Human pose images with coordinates
----

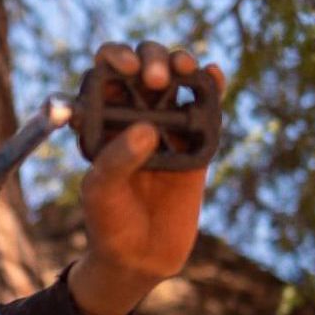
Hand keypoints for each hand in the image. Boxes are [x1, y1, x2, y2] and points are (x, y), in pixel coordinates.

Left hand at [69, 41, 225, 314]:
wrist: (139, 256)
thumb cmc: (108, 221)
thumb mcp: (101, 191)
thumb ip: (118, 160)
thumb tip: (148, 128)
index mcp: (100, 119)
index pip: (105, 72)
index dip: (115, 58)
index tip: (126, 68)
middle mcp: (132, 114)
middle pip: (143, 66)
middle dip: (151, 58)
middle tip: (155, 79)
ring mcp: (165, 126)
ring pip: (176, 79)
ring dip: (181, 62)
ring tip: (186, 68)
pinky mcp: (195, 143)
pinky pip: (205, 107)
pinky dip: (212, 86)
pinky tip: (215, 75)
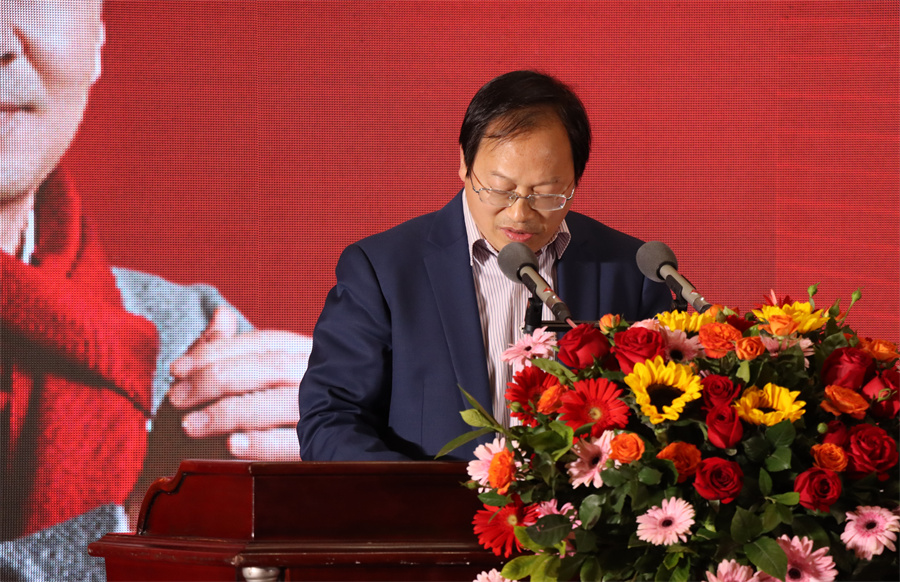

----

→ **Action item**
The entries above are to be copied exactly, with every picture left out.

→ **Result below**
Hand keypoints for each hand in the image. Boxes are [x1, y1, x2, y2] and points are (x, y), in pixel coordinates.

Left hand at [69, 41, 225, 314]:
wrist: (139, 256)
thumb cmc: (108, 221)
thumb mcp: (101, 191)
thumb ip: (118, 160)
thumb tip: (148, 128)
index mcp: (100, 119)
index pip: (105, 72)
index dip: (115, 58)
index tip: (126, 68)
middle mcp: (132, 114)
middle pip: (143, 66)
middle dip: (151, 58)
middle tip: (155, 79)
ring mcp: (165, 126)
ring pip: (176, 79)
ring dip: (181, 62)
ring tip: (186, 68)
pinky mcp: (195, 143)
pinky pip: (205, 107)
pinky dip: (212, 86)
pinky tip: (215, 75)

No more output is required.